Figures & data
FIGURE 1. LRRC 19 expression is induced during I/R injury. A) The average size of the wound area in mice (n = 10) after I/R injury were measured at day 0, 1, 3, 7 10 and 14 post injury. The end of 2nd ischemia was assigned day 0. The size of the ulcer on day 3 was assigned a value of 100%. B) Realtime PCR analysis of LRRC19 mRNA expression in the I/R site. The end of 2nd ischemia was assigned day 0. Data are relative to mRNA level on day 0. Values were determined in n = 10 mice. C) Western blot analysis of LRRC19 protein expression at the wound site during I/R injury for the indicated time points. The end of 2nd ischemia was assigned day 0. The data are representative of n = 10 subjects. The band intensity of LRCC19 was normalized against loading control. The normalized band densitometry at day 0 was set as baseline of value 1.
FIGURE 2. Knocking down LRRC19 reduces pressure ulcer formation and decreases the inflammatory cell infiltration in wound area. A) Western blot analysis of LRRC19 protein expression at the wound site during I/R injury. The wound area was topically applied with 100 pmol of either LRRC19 siRNA or control siRNA immediately after 1st ischemia delivery, followed by day 0, 1, 3, 6, 9, 12 after I/R injury induced. The end of 2nd ischemia was assigned day 0. The data are representative of n = 4 subjects for each group. The band intensity of LRCC19 was normalized against GAPDH. The normalized band densitometry of the siRNA control treated sample at day 0 was set as baseline of value 1. B) The average size of the wound area in mice (n = 6 for each group) treated with either LRRC19 or control siRNA during I/R injury were measured at day 0, 1, 3, 7 10 and 14 post injury. The end of 2nd ischemia was assigned day 0. The size of the ulcer in control group on day 3 after I/R was assigned a value of 100%. Immunohisochemistry was used to study the number of C) neutrophils (myeloperoxidase positive) and D) macrophages (CD68 positive) at the lesion site. Values were determined in six random microscopic fields (∼20,000 mm2) in n = 6 mice per group. The results are presented as cells per mm2. The data are presented as the mean ± SD (n = 4 for each time point). *p < 0.05, **p < 0.01, significantly different from control group.

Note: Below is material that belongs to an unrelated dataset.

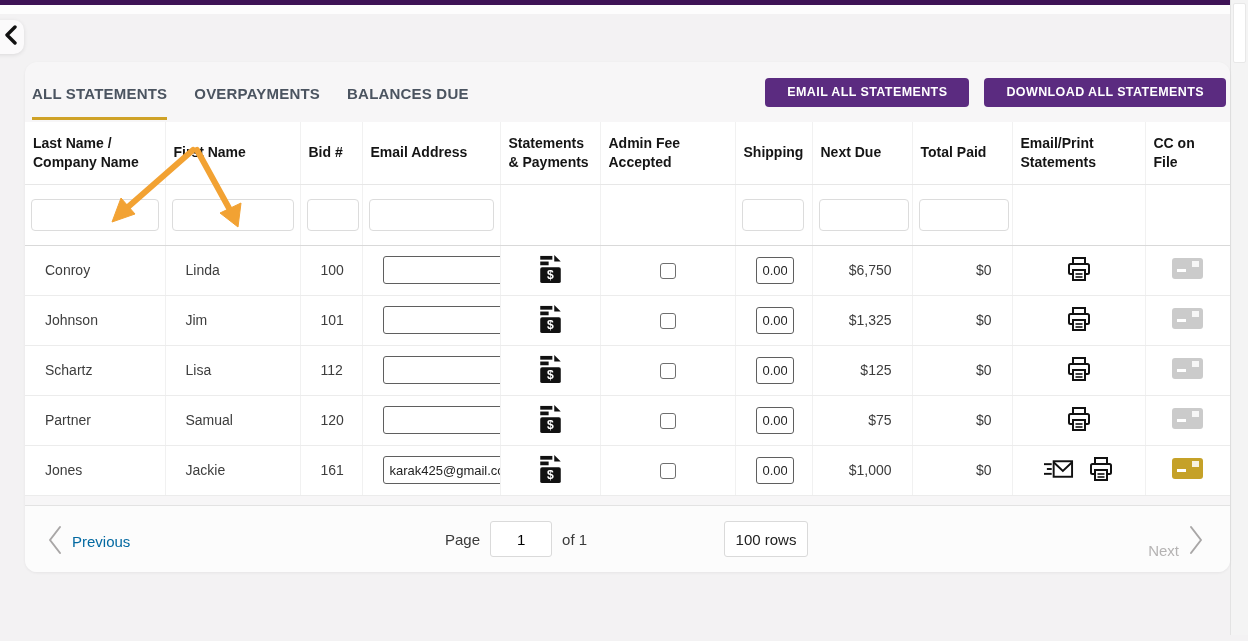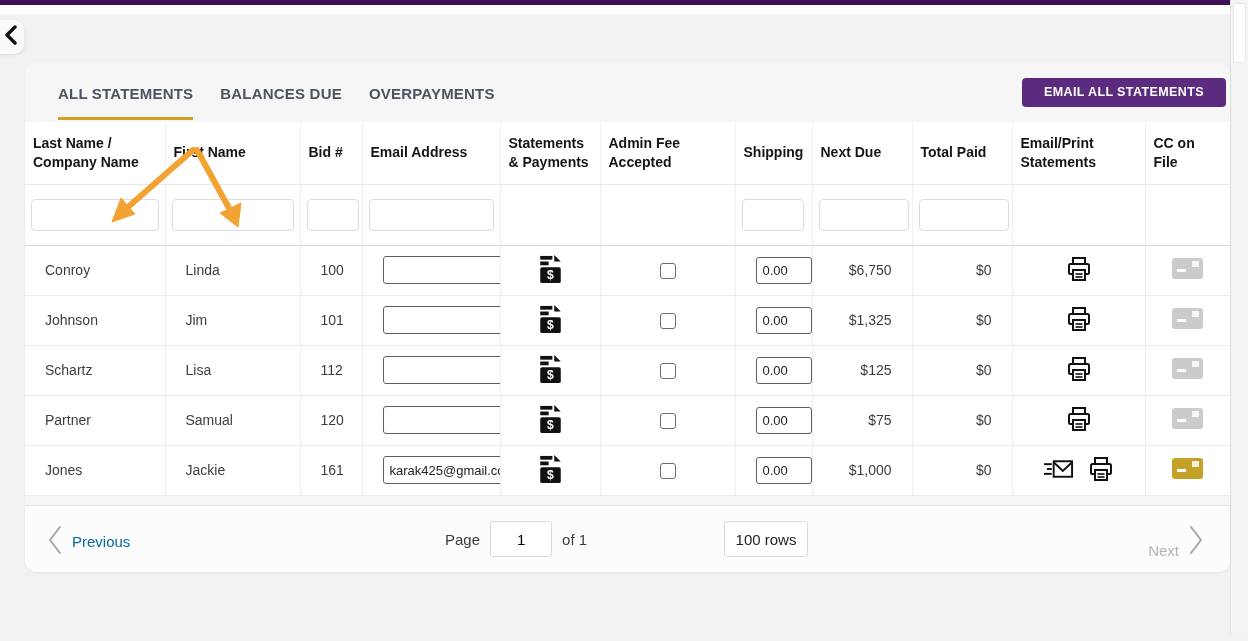"ALL STATEMENTS" .tab.active { margin-left: 26px -> none }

FIGURE 3. Knocking down LRRC19 suppresses proinflammatory cytokines production during I/R injury. ELISA analysis of A) TNFα, B) IL-6 and C) IL-1β at the wound site during I/R injury at the indicated time points. The wound area was topically applied with 100 pmol of either LRRC19 siRNA or control siRNA immediately after 1st ischemia delivery, followed by day 0, 1 after I/R injury induced. The end of 2nd ischemia was assigned day 0. The data are presented as the mean ± SD (n = 4). *p < 0.05, **p < 0.01, significantly different from control group measured on the same day.
FIGURE 4. Knocking down LRRC19 suppresses NFκB signaling. Western blot analysis of NFκB signaling components. Primary dermal fibroblasts transfected with either scramble siRNA or LRRC19 siRNA were challenged with 50 ng/ml IL-1β for the indicated time points. Cell lysate after treatment was subjected to SDS-PAGE to determine the level of A) total p65, phospho-p65 (S536), total IkBα and phosphor-IkBα (S32); or the level of B) COX-2 and iNOS. The band intensity of each target protein was normalized against its corresponding loading control. The normalized band densitometry of the siRNA control transfected sample at day 0 was set as baseline of value 1. The data are representative of at least three independent experiments.
FIGURE 5. Knocking down LRRC19 reduces IL-1β mediated proinflammatory cytokines production. Primary dermal fibroblasts transfected with either scramble siRNA or LRRC19 siRNA were challenged with 50 ng/ml IL-1β or PBS for 24 h. The cell culture supernatant was then harvested to determine the concentrations of A) IL-6 and B) IL-8 by ELISA. The data are presented as the mean ± SD (n = 4). *p < 0.05, **p < 0.01, significantly different from PBS control group.